Antón Losada
Todo soplaba a favor de una futura mayoría absoluta de derechas, pero ha bastado que se convocara una huelga de mujeres y los pensionistas salieran a la calle para que los azules y los naranjas empezaran a maniobrar dislocados como si acabasen de chocar con un iceberg gigante. La derecha española haría bien en volver a ver la formidable película de James Cameron y releerse la historia del naufragio del Titanic para repasar la lección: la soberbia hundió el barco. Igual que los orgullosos ingenieros de aquel portentoso navío declarado insumergible y los confiados marineros que lo manejaban, la derecha española reacciona tarde y mal al primer contratiempo.
El plan de navegación parecía titánicamente infalible. Mariano Rajoy y su gobierno se disponían a gestionar los tiempos con su acreditada maestría, fiados a la insumergibilidad demoscópica de unas encuestas que únicamente anuncian un resultado posible: un gobierno del Partido Popular, solos o en coalición con un Ciudadanos al alza. Contaban además con que las mejoras de la economía les permitirá presentarse a las municipales de 2019 y las generales de 2020 con la cesta del ministro Montoro repleta de zanahorias para sus votantes, con la ayuda inestimable del desnorte genera de la izquierda y con el comodín de Catalunya para dispersar la atención general y acabar de movilizar a los suyos al grito de “A por ellos”.
Por su parte, subidos a la cresta de la ola, Rivera y los suyos creían haber descubierto la piedra filosofal del electoralismo: distanciarse del gobierno y el PP en todos los temas que tuvieran que ver con derechos y libertades y mantener férreo su apoyo en política económica, desmantelamiento de lo público y recorte del gasto social.

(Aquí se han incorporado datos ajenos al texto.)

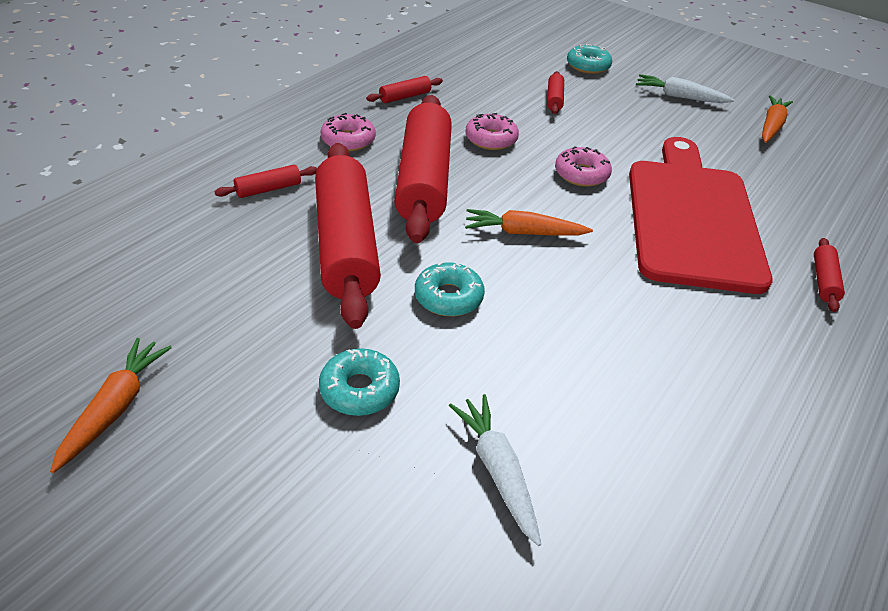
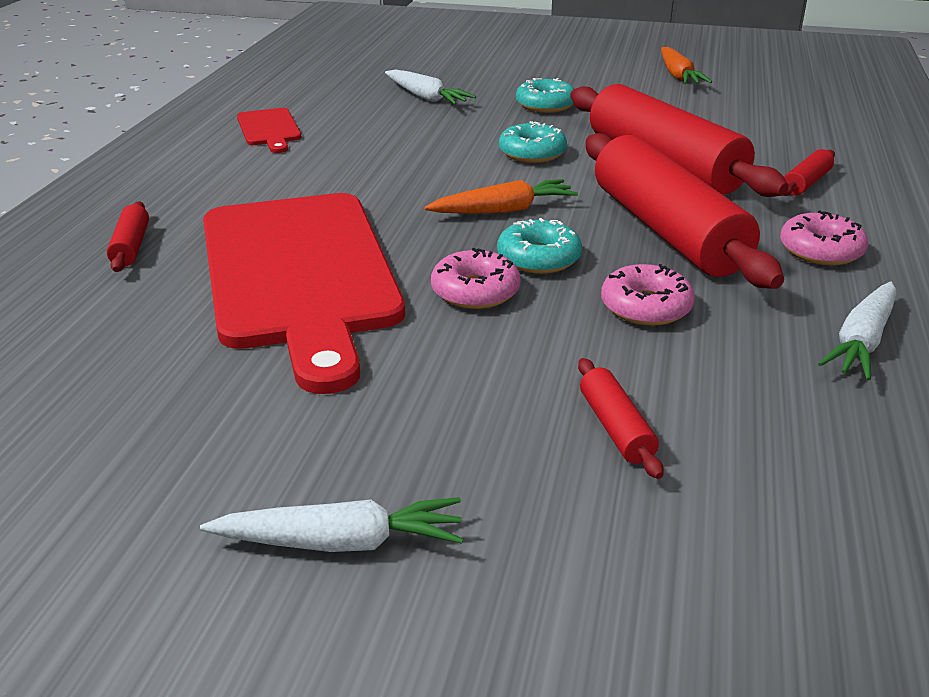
camera: 160 degrees right, 10 degrees down
red rolling pin [366,76,443,103] -> white carrot [818,281,896,381]
turquoise donut [567,44,612,74] -> turquoise donut moved to [497,218,582,274]
orange carrot [762,95,793,143] -> none
none -> red cutting board [237,108,302,153]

Todo soplaba a favor de una futura mayoría absoluta de derechas.
Pero ha bastado que se convocara una huelga de mujeres para el 8-M y los pensionistas salieran a la calle, entre el desconcierto general de todos los partidos y la mayoría de los medios, para que tanto los azules como los naranjas empezaran a maniobrar dislocados como si acabasen de chocar con un iceberg gigante.
El gobierno Rajoy ha pasado de recordarles a los pensionistas lo mucho que le deben a mostrase enfadado y exasperado con ellos. En una semana les ha llamado de todo: privilegiados, antiguos e incluso tontos por dejarse arrastrar a unas manifestaciones organizadas, según el PP, por el populismo radical. Ante la huelga feminista, los populares han sacado todo el repertorio de machismo paternalista que tanto se habían esforzado en reprimir: desde decirles a las mujeres lo que es mejor para ellas a emplear el argumento más manido de la historia de los esquiroles: ellas no protestan, ellas trabajan ese día, como Cristina Cifuentes.
La reacción de Rivera y Cs ha resultado aún más desconcertante. En materia de pensiones, guiados por el pánico a perder un solo voto, se han puesto de perfil esperando a que pasase la tormenta; pero, como no escampaba, Rivera ha llegado a pedir que para atender a los pensionistas lo mejor es votar a favor de los presupuestos que ha pactado con el PP. En el asunto de la protesta de las mujeres, asediado por el pánico a perder otro voto y la pulsión paternalista de su discurso, se ha metido en un estrafalario debate sobre el capitalismo, que ha convertido a las feministas en una amenaza para la libre empresa y a los naranjas en ese sindicato amarillo que solo sirve para hacer el trabajo sucio a los empresarios que aumentan sus beneficios explotando más a las mujeres que a los hombres.
La soberbia es un pecado capital en política que siempre se acaba pagando y no existe cambio más poderoso que aquel empujado por la fuerza de los débiles. Esperemos que la izquierda ya haya aprendido esa lección. Ha tenido tiempo de sobra.